What the task asks:
Across the listing below, how many lines include the string "right"? Reply with the number alone.

Records for this task:

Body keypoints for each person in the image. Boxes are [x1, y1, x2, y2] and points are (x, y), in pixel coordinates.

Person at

==

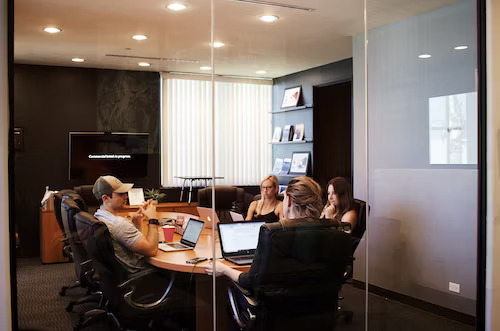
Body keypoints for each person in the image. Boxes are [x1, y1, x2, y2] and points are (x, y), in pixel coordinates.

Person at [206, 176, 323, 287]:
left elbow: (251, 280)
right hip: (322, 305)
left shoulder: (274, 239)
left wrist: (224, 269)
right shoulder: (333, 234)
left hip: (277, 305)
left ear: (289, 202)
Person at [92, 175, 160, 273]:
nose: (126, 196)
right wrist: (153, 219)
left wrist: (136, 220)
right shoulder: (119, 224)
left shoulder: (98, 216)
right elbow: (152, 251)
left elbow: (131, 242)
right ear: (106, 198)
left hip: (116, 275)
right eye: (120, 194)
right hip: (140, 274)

* * *

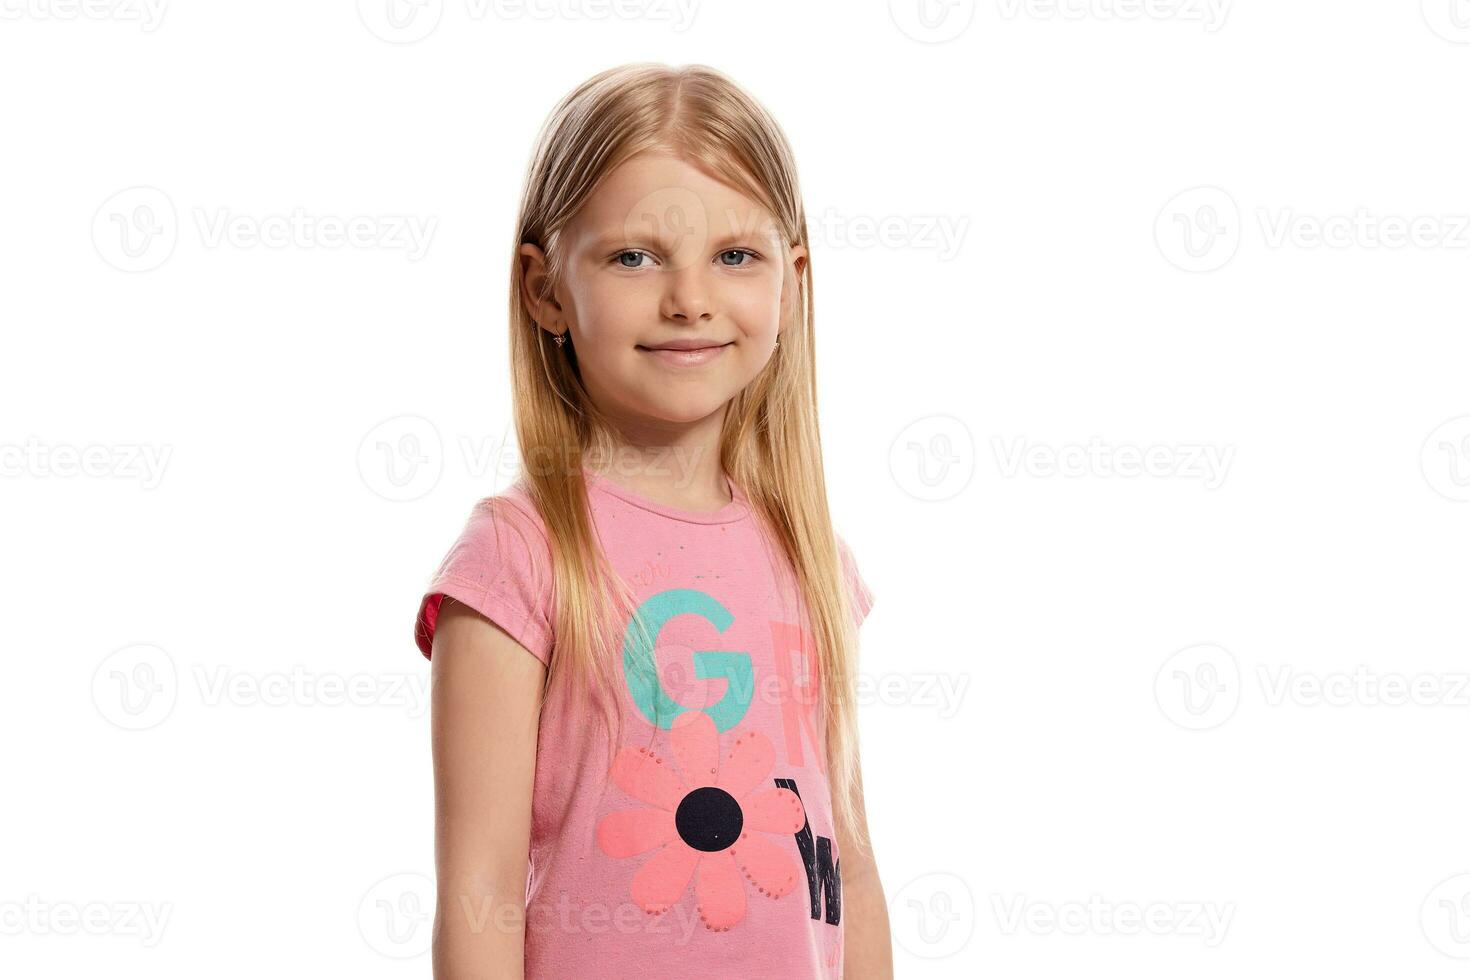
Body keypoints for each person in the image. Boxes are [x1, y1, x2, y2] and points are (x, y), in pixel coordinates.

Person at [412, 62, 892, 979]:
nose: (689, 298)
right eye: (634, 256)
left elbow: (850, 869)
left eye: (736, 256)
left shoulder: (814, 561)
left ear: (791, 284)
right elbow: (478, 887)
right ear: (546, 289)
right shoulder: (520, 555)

Answer section:
12